Каждому унсу ведомы деяния Незнающего, но лишь со слов старейших. Ибо не всякому дозволено читать Книгу; высокий смысл ее способен смутить незрелые умы, а потому рядовым родовичам достаточно знать то, что определят необходимым для знания вуйки родов.

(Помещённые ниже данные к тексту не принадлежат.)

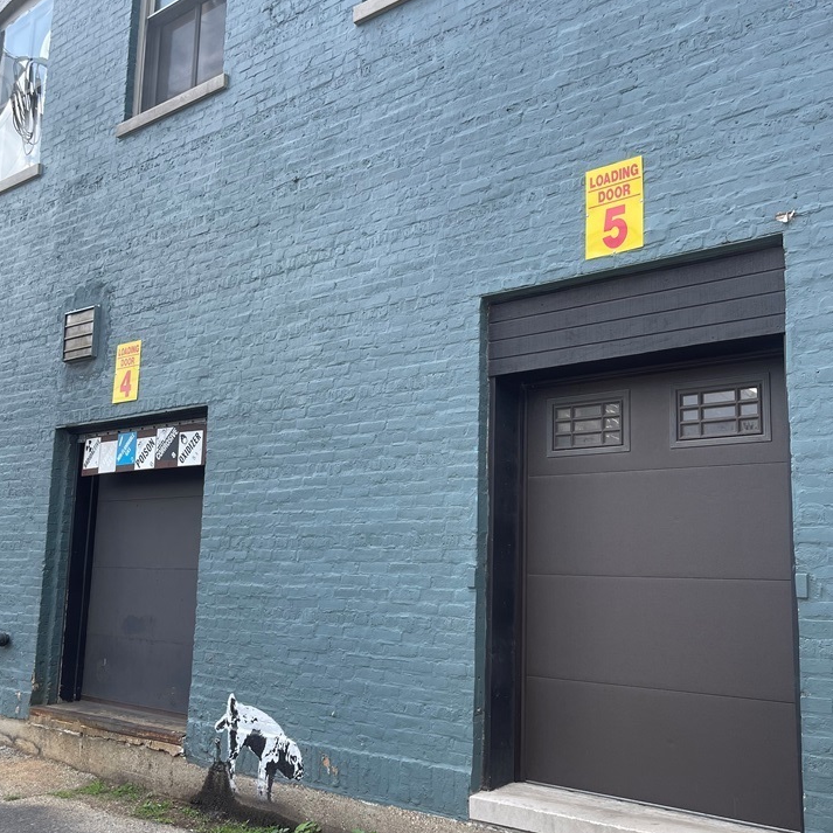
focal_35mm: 33
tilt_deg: +9.4
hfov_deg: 49.7
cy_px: 458
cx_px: 426
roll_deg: -1.7
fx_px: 898
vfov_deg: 49.7
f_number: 1.6
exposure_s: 1/713
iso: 32
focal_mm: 5.1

Кто же он, этот светлобородый ватажок горных дикарей, бестрепетно произносящий запретнейшие из словес?!

И вопросил Тарас:

– Кто ты, пане провиднык?

И ответствовал Дмитрий:

– Я? Не знаю…

Замерли унсы, прислушиваясь к беседе. Одни бледнели, другие краснели, и мед стекал на столы по мокрым усам, не попадая в рот. При последних же словах, сказанных гостем, теснее прижались друг к дружке бородачи и, словно по команде, закрыли лица ладонями.

– Ты человек? – напрямик спросил Тарас.

И ответствовал Дмитрий:

– Я? Не знаю…

Нет, не стоило, положительно не стоило дгаангуаби Коршанскому пить залпом, без закуси, седьмую чарку. И уж вовсе лишней была одиннадцатая. Что уж говорить о тринадцатой?

До крови закусив губу, вуйк собрался с силами.

И отважился:

– Ты – Незнающий?

В голове звенел Бухенвальдский набат, и каждый вопрос отзывался в висках медным стоном.

– Я не знаю, – пронзительно-откровенно отозвался Дмитрий. – Я ни-че-го не зна-ю…

Очи вуйка Мамалыг сузились в незаметные щелки.

– Скажи, провиднык: через кого перепрыгнул Знающий, когда шел гулять к берегам реки?

Дмитрий хихикнул.

Он снова чувствовал себя пятилетним. У него была ангина, он звал маму, но мама не приходила, зато Дед сидел у постели и тормошил его, и загадывал загадки…

Ох, как приятно было их отгадывать!

– Через овечку! – сообщил Дмитрий, хихикнув. – Вот!

Сивая борода пошла волнами.

– Скажи, провиднык: что хранит в постели своей Авос-богатырь?

Нет, ну ничем, совсем ничем этот расплывающийся, раздваивающийся старик не отличался от Деда!

Странно! Неужели все дедки любят задавать такие дурацкие вопросы?

– Ватрушку! – выкрикнул Дмитрий. – А?!